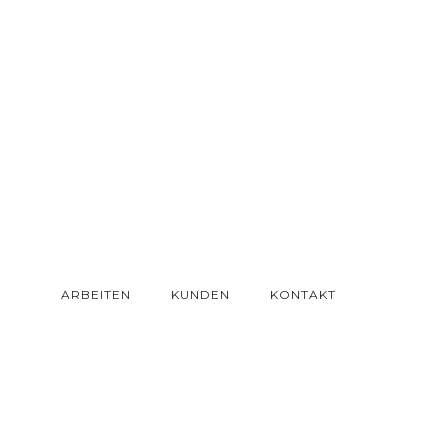
ARBEITEN
KUNDEN
KONTAKT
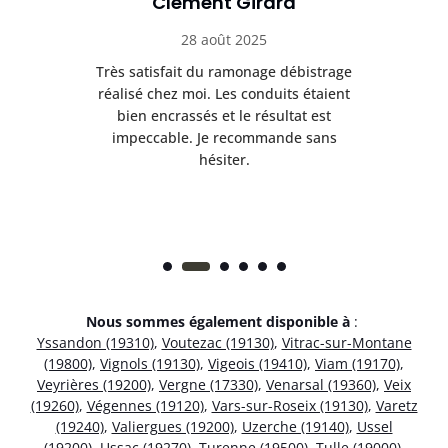
Clément Girard
28 août 2025
e
Très satisfait du ramonage débistrage
née.
réalisé chez moi. Les conduits étaient
déb
et
bien encrassés et le résultat est
ret
 et
impeccable. Je recommande sans
hésiter.
Nous sommes également disponible à
:
Yssandon (19310)
,
Voutezac (19130)
,
Vitrac-sur-Montane
(19800)
,
Vignols (19130)
,
Vigeois (19410)
,
Viam (19170)
,
Veyrières (19200)
,
Vergne (17330)
,
Venarsal (19360)
,
Veix
(19260)
,
Végennes (19120)
,
Vars-sur-Roseix (19130)
,
Varetz
(19240)
,
Valiergues (19200)
,
Uzerche (19140)
,
Ussel
(19200)
,
Ussac (19270)
,
Turenne (19500)
,
Tulle (19000)
,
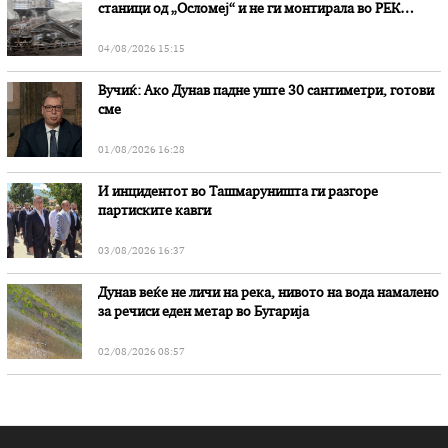
станици од „Осломеј“ и не ги монтирала во РЕК
„Битола“, стои во вештачењето на обвинителството
04/08/2026 15:15
Вучиќ: Ако Дунав падне уште 30 сантиметри, готови
сме
01/08/2026 16:28
И инцидентот во Ташмаруништa ги разгоре
партиските кавги
03/08/2026 16:37
Дунав веќе не личи на река, нивото на вода намалено
за речиси еден метар во Бугарија
02/08/2026 08:57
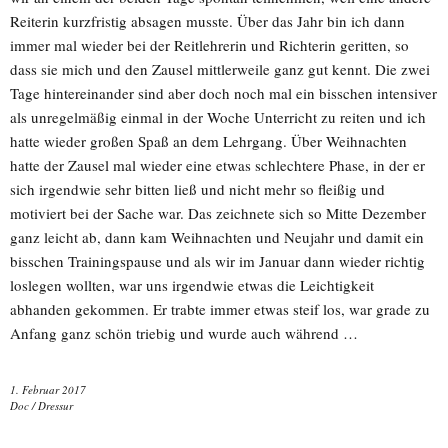
Reiterin kurzfristig absagen musste. Über das Jahr bin ich dann
immer mal wieder bei der Reitlehrerin und Richterin geritten, so
dass sie mich und den Zausel mittlerweile ganz gut kennt. Die zwei
Tage hintereinander sind aber doch noch mal ein bisschen intensiver
als unregelmäßig einmal in der Woche Unterricht zu reiten und ich
hatte wieder großen Spaß an dem Lehrgang. Über Weihnachten
hatte der Zausel mal wieder eine etwas schlechtere Phase, in der er
sich irgendwie sehr bitten ließ und nicht mehr so fleißig und
motiviert bei der Sache war. Das zeichnete sich so Mitte Dezember
ganz leicht ab, dann kam Weihnachten und Neujahr und damit ein
bisschen Trainingspause und als wir im Januar dann wieder richtig
loslegen wollten, war uns irgendwie etwas die Leichtigkeit
abhanden gekommen. Er trabte immer etwas steif los, war grade zu
Anfang ganz schön triebig und wurde auch während …
1. Februar 2017
Doc
/
Dressur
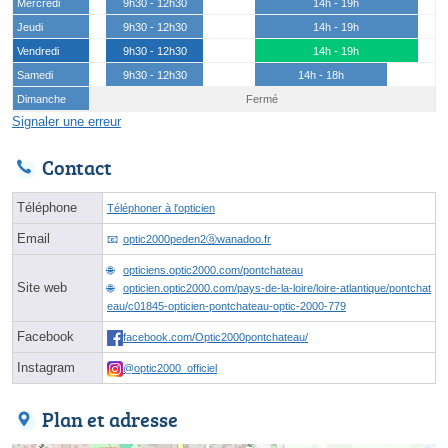
Mercredi
9h30 - 12h30
14h - 19h
Jeudi
9h30 - 12h30
14h - 19h
Vendredi
9h30 - 12h30
14h - 19h
Samedi
9h30 - 12h30
14h - 18h
Dimanche
Fermé
Signaler une erreur
Contact
Téléphone
Téléphoner à l'opticien
Email
optic2000peden2ⓐwanadoo.fr
opticiens.optic2000.com/pontchateau
Site web
opticien.optic2000.com/pays-de-la-loire/loire-atlantique/pontchat
eau/c01845-opticien-pontchateau-optic-2000-779
Facebook
facebook.com/Optic2000pontchateau/
Instagram
@optic2000_officiel
Plan et adresse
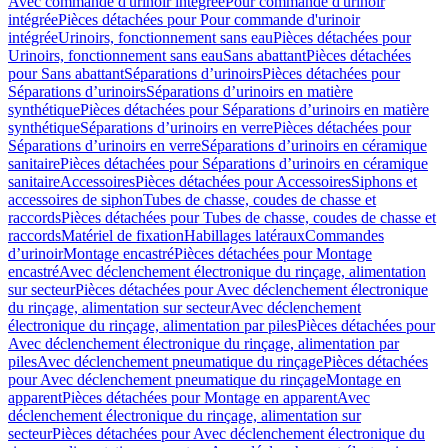
Avec commande d'urinoir intégrée
Pour commande d'urinoir
intégrée
Pièces détachées pour Pour commande d'urinoir
intégrée
Urinoirs, fonctionnement sans eau
Pièces détachées pour
Urinoirs, fonctionnement sans eau
Sans abattant
Pièces détachées
pour Sans abattant
Séparations d’urinoirs
Pièces détachées pour
Séparations d’urinoirs
Séparations d’urinoirs en matière
synthétique
Pièces détachées pour Séparations d’urinoirs en matière
synthétique
Séparations d’urinoirs en verre
Pièces détachées pour
Séparations d’urinoirs en verre
Séparations d’urinoirs en céramique
sanitaire
Pièces détachées pour Séparations d’urinoirs en céramique
sanitaire
Accessoires
Pièces détachées pour Accessoires
Siphons et
accessoires de siphon
Tubes de chasse, coudes de chasse et
raccords
Pièces détachées pour Tubes de chasse, coudes de chasse et
raccords
Matériel de fixation
Habillages latéraux
Commandes
dʼurinoir
Montage encastré
Pièces détachées pour Montage
encastré
Avec déclenchement électronique du rinçage, alimentation
sur secteur
Pièces détachées pour Avec déclenchement électronique
du rinçage, alimentation sur secteur
Avec déclenchement
électronique du rinçage, alimentation par piles
Pièces détachées pour
Avec déclenchement électronique du rinçage, alimentation par
piles
Avec déclenchement pneumatique du rinçage
Pièces détachées
pour Avec déclenchement pneumatique du rinçage
Montage en
apparent
Pièces détachées pour Montage en apparent
Avec
déclenchement électronique du rinçage, alimentation sur
secteur
Pièces détachées pour Avec déclenchement électronique du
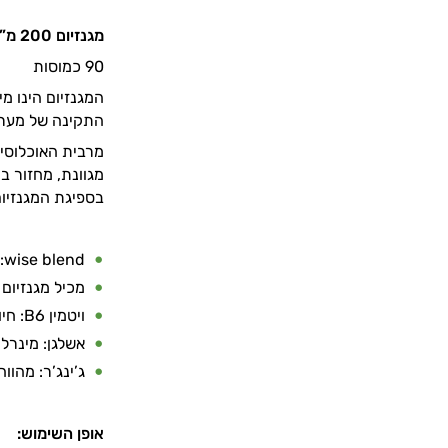
מגנזיום 200 מ”ג בתוספת ג’ינגר, B6, ואשלגן.
90 כמוסות
התקינה של מערכו
מרבית האוכלוסיי
מגוונת, מחזור ב
בספיגת המגנזיום
wise blend: שילוב חכם וייחודי של ויטמינים, מינרלים וצמחים
מכיל מגנזיום 200 מ”ג (ממקור ציטראט ואוקסיד): תרכובות בעלות זמינות ביולוגית גבוהה
ויטמין B6: חיוני לתהליך חילוף החומרים של המגנזיום
אשלגן: מינרל
ג’ינג’ר: מהוו
אופן השימוש:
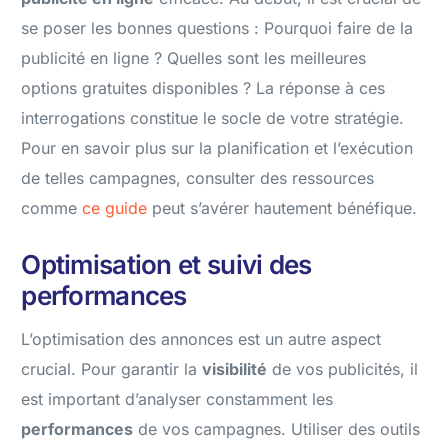
se poser les bonnes questions : Pourquoi faire de la
publicité en ligne ? Quelles sont les meilleures
options gratuites disponibles ? La réponse à ces
interrogations constitue le socle de votre stratégie.
Pour en savoir plus sur la planification et l’exécution
de telles campagnes, consulter des ressources
comme
ce guide
peut s’avérer hautement bénéfique.
Optimisation et suivi des
performances
L’optimisation des annonces est un autre aspect
crucial. Pour garantir la
visibilité
de vos publicités, il
est important d’analyser constamment les
performances
de vos campagnes. Utiliser des outils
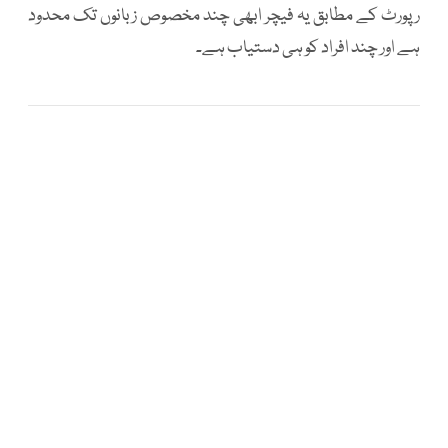
رپورٹ کے مطابق یہ فیچر ابھی چند مخصوص زبانوں تک محدود
ہے اور چند افراد کو ہی دستیاب ہے۔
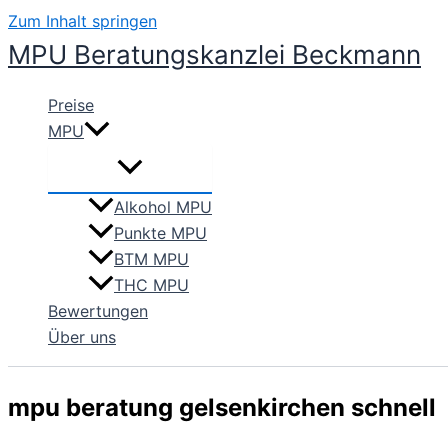
Zum Inhalt springen
MPU Beratungskanzlei Beckmann
Preise
MPU
Alkohol MPU
Punkte MPU
BTM MPU
THC MPU
Bewertungen
Über uns
mpu beratung gelsenkirchen schnell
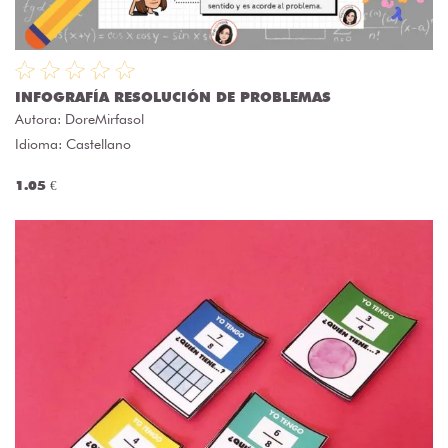
INFOGRAFÍA RESOLUCIÓN DE PROBLEMAS
Autora:
DoreMirfasol
Idioma: Castellano
1.05 €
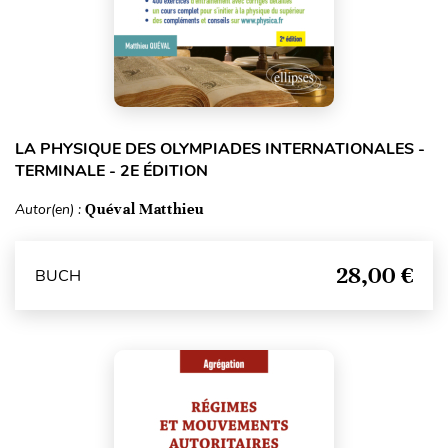
LA PHYSIQUE DES OLYMPIADES INTERNATIONALES -
TERMINALE - 2E ÉDITION
Autor(en) :
Quéval Matthieu
28,00 €
BUCH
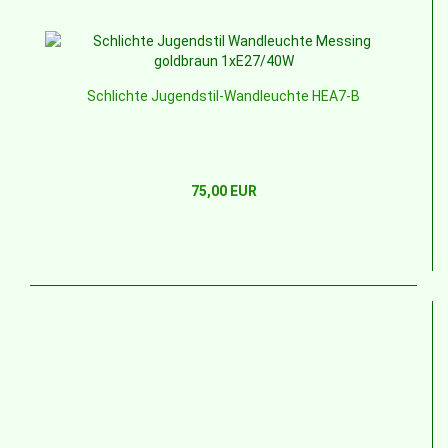
Schlichte Jugendstil-Wandleuchte HEA7-B
75,00 EUR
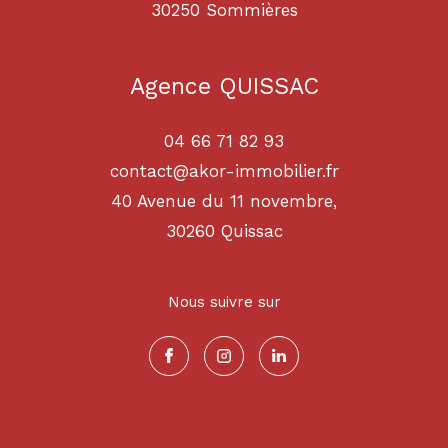
30250
sommières
Agence QUISSAC
04 66 71 82 93
contact@akor-immobilier.fr
40 Avenue du 11 novembre,
30260
quissac
Nous suivre sur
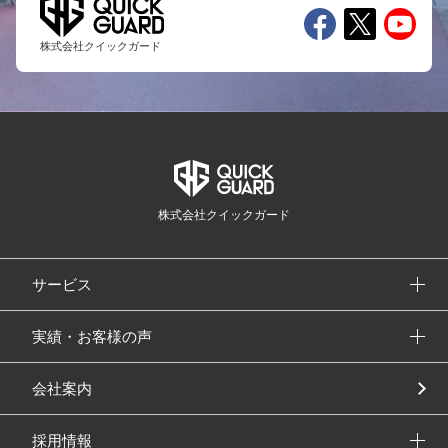
株式会社クイックガード
株式会社クイックガード
サービス
実績・お客様の声
会社案内
採用情報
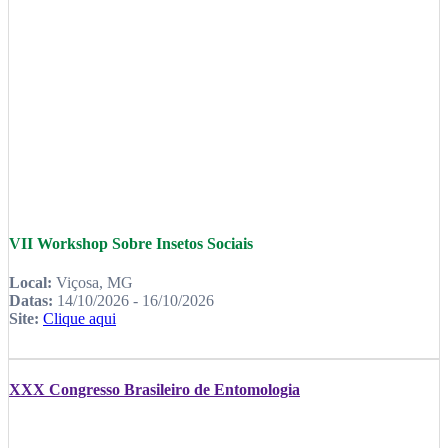
VII Workshop Sobre Insetos Sociais
Local:
Viçosa, MG
Datas:
14/10/2026 - 16/10/2026
Site:
Clique aqui
XXX Congresso Brasileiro de Entomologia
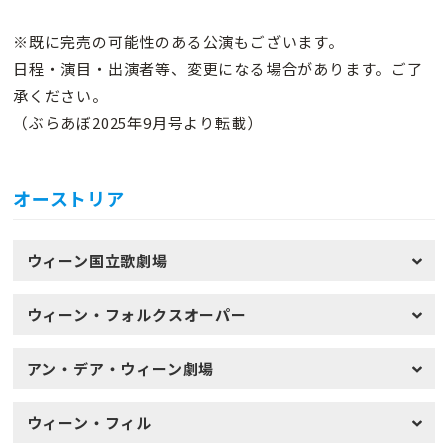
※既に完売の可能性のある公演もございます。
日程・演目・出演者等、変更になる場合があります。ご了
承ください。
（ぶらあぼ2025年9月号より転載）
オーストリア
ウィーン国立歌劇場
ウィーン・フォルクスオーパー
アン・デア・ウィーン劇場
ウィーン・フィル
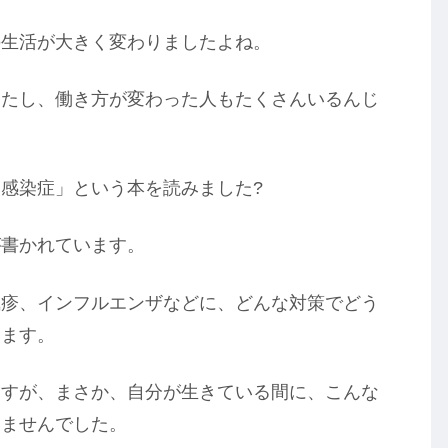
の生活が大きく変わりましたよね。
ったし、働き方が変わった人もたくさんいるんじ
感染症」という本を読みました?
が書かれています。
風疹、インフルエンザなどに、どんな対策でどう
います。
ますが、まさか、自分が生きている間に、こんな
いませんでした。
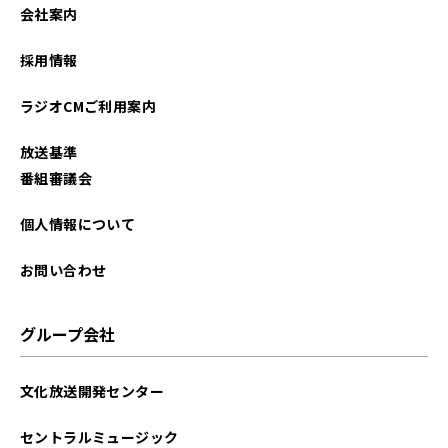
会社案内
採用情報
ラジオCMご利用案内
放送基準
番組審議会
個人情報について
お問い合わせ
グループ会社
文化放送開発センター
セントラルミュージック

--------------------------------

■ **WHAT IS EXPECTED**
What you return should be the whole listing, word for word, without its pictures.

■ **EXERCISE OUTPUT**
ARBEITEN
KUNDEN
KONTAKT
Clément Girard
28 août 2025
e
Très satisfait du ramonage débistrage
née.
réalisé chez moi. Les conduits étaient
déb
et
bien encrassés et le résultat est
ret
 et
impeccable. Je recommande sans
hésiter.
Nous sommes également disponible à
:
Yssandon (19310)
,
Voutezac (19130)
,
Vitrac-sur-Montane
(19800)
,
Vignols (19130)
,
Vigeois (19410)
,
Viam (19170)
,
Veyrières (19200)
,
Vergne (17330)
,
Venarsal (19360)
,
Veix
(19260)
,
Végennes (19120)
,
Vars-sur-Roseix (19130)
,
Varetz
(19240)
,
Valiergues (19200)
,
Uzerche (19140)
,
Ussel
(19200)
,
Ussac (19270)
,
Turenne (19500)
,
Tulle (19000)
,
станици од „Осломеј“ и не ги монтирала во РЕК
„Битола“, стои во вештачењето на обвинителството
04/08/2026 15:15
Вучиќ: Ако Дунав падне уште 30 сантиметри, готови
сме
01/08/2026 16:28
И инцидентот во Ташмаруништa ги разгоре
партиските кавги
03/08/2026 16:37
Дунав веќе не личи на река, нивото на вода намалено
за речиси еден метар во Бугарија
02/08/2026 08:57
Reiterin kurzfristig absagen musste. Über das Jahr bin ich dann
immer mal wieder bei der Reitlehrerin und Richterin geritten, so
dass sie mich und den Zausel mittlerweile ganz gut kennt. Die zwei
Tage hintereinander sind aber doch noch mal ein bisschen intensiver
als unregelmäßig einmal in der Woche Unterricht zu reiten und ich
hatte wieder großen Spaß an dem Lehrgang. Über Weihnachten
hatte der Zausel mal wieder eine etwas schlechtere Phase, in der er
sich irgendwie sehr bitten ließ und nicht mehr so fleißig und
motiviert bei der Sache war. Das zeichnete sich so Mitte Dezember
ganz leicht ab, dann kam Weihnachten und Neujahr und damit ein
bisschen Trainingspause und als wir im Januar dann wieder richtig
loslegen wollten, war uns irgendwie etwas die Leichtigkeit
abhanden gekommen. Er trabte immer etwas steif los, war grade zu
Anfang ganz schön triebig und wurde auch während …
1. Februar 2017
Doc
/
Dressur
Mercredi
9h30 - 12h30
14h - 19h
Jeudi
9h30 - 12h30
14h - 19h
Vendredi
9h30 - 12h30
14h - 19h
Samedi
9h30 - 12h30
14h - 18h
Dimanche
Fermé
Signaler une erreur
Contact
Téléphone
Téléphoner à l'opticien
Email
optic2000peden2ⓐwanadoo.fr
opticiens.optic2000.com/pontchateau
Site web
opticien.optic2000.com/pays-de-la-loire/loire-atlantique/pontchat
eau/c01845-opticien-pontchateau-optic-2000-779
Facebook
facebook.com/Optic2000pontchateau/
Instagram
@optic2000_officiel
Plan et adresse
Avec commande d'urinoir intégrée
Pour commande d'urinoir
intégrée
Pièces détachées pour Pour commande d'urinoir
intégrée
Urinoirs, fonctionnement sans eau
Pièces détachées pour
Urinoirs, fonctionnement sans eau
Sans abattant
Pièces détachées
pour Sans abattant
Séparations d’urinoirs
Pièces détachées pour
Séparations d’urinoirs
Séparations d’urinoirs en matière
synthétique
Pièces détachées pour Séparations d’urinoirs en matière
synthétique
Séparations d’urinoirs en verre
Pièces détachées pour
Séparations d’urinoirs en verre
Séparations d’urinoirs en céramique
sanitaire
Pièces détachées pour Séparations d’urinoirs en céramique
sanitaire
Accessoires
Pièces détachées pour Accessoires
Siphons et
accessoires de siphon
Tubes de chasse, coudes de chasse et
raccords
Pièces détachées pour Tubes de chasse, coudes de chasse et
raccords
Matériel de fixation
Habillages latéraux
Commandes
dʼurinoir
Montage encastré
Pièces détachées pour Montage
encastré
Avec déclenchement électronique du rinçage, alimentation
sur secteur
Pièces détachées pour Avec déclenchement électronique
du rinçage, alimentation sur secteur
Avec déclenchement
électronique du rinçage, alimentation par piles
Pièces détachées pour
Avec déclenchement électronique du rinçage, alimentation par
piles
Avec déclenchement pneumatique du rinçage
Pièces détachées
pour Avec déclenchement pneumatique du rinçage
Montage en
apparent
Pièces détachées pour Montage en apparent
Avec
déclenchement électronique du rinçage, alimentation sur
secteur
Pièces détachées pour Avec déclenchement électronique du
מגנזיום 200 מ”ג בתוספת ג’ינגר, B6, ואשלגן.
90 כמוסות
התקינה של מערכו
מרבית האוכלוסיי
מגוונת, מחזור ב
בספיגת המגנזיום
wise blend: שילוב חכם וייחודי של ויטמינים, מינרלים וצמחים
מכיל מגנזיום 200 מ”ג (ממקור ציטראט ואוקסיד): תרכובות בעלות זמינות ביולוגית גבוהה
ויטמין B6: חיוני לתהליך חילוף החומרים של המגנזיום
אשלגן: מינרל
ג’ינג’ר: מהוו
אופן השימוש:
se poser les bonnes questions : Pourquoi faire de la
publicité en ligne ? Quelles sont les meilleures
options gratuites disponibles ? La réponse à ces
interrogations constitue le socle de votre stratégie.
Pour en savoir plus sur la planification et l’exécution
de telles campagnes, consulter des ressources
comme
ce guide
peut s’avérer hautement bénéfique.
Optimisation et suivi des
performances
L’optimisation des annonces est un autre aspect
crucial. Pour garantir la
visibilité
de vos publicités, il
est important d’analyser constamment les
performances
de vos campagnes. Utiliser des outils
رپورٹ کے مطابق یہ فیچر ابھی چند مخصوص زبانوں تک محدود
ہے اور چند افراد کو ہی دستیاب ہے۔
Zum Inhalt springen
MPU Beratungskanzlei Beckmann
Preise
MPU
Alkohol MPU
Punkte MPU
BTM MPU
THC MPU
Bewertungen
Über uns
mpu beratung gelsenkirchen schnell
INFOGRAFÍA RESOLUCIÓN DE PROBLEMAS
Autora:
DoreMirfasol
Idioma: Castellano
1.05 €
LA PHYSIQUE DES OLYMPIADES INTERNATIONALES -
TERMINALE - 2E ÉDITION
Autor(en) :
Quéval Matthieu
28,00 €
BUCH
Schlichte Jugendstil-Wandleuchte HEA7-B
75,00 EUR
30250
sommières
Agence QUISSAC
04 66 71 82 93
contact@akor-immobilier.fr
40 Avenue du 11 novembre,
30260
quissac
Nous suivre sur
株式会社クイックガード
株式会社クイックガード
サービス
実績・お客様の声
会社案内
採用情報
VII Workshop Sobre Insetos Sociais
Local:
Viçosa, MG
Datas:
14/10/2026 - 16/10/2026
Site:
Clique aqui
XXX Congresso Brasileiro de Entomologia
※既に完売の可能性のある公演もございます。
日程・演目・出演者等、変更になる場合があります。ご了
承ください。
（ぶらあぼ2025年9月号より転載）
オーストリア
ウィーン国立歌劇場
ウィーン・フォルクスオーパー
アン・デア・ウィーン劇場
ウィーン・フィル
の生活が大きく変わりましたよね。
ったし、働き方が変わった人もたくさんいるんじ
感染症」という本を読みました?
が書かれています。
風疹、インフルエンザなどに、どんな対策でどう
います。
ますが、まさか、自分が生きている間に、こんな
いませんでした。
会社案内
採用情報
ラジオCMご利用案内
放送基準
番組審議会
個人情報について
お問い合わせ
グループ会社
文化放送開発センター
セントラルミュージック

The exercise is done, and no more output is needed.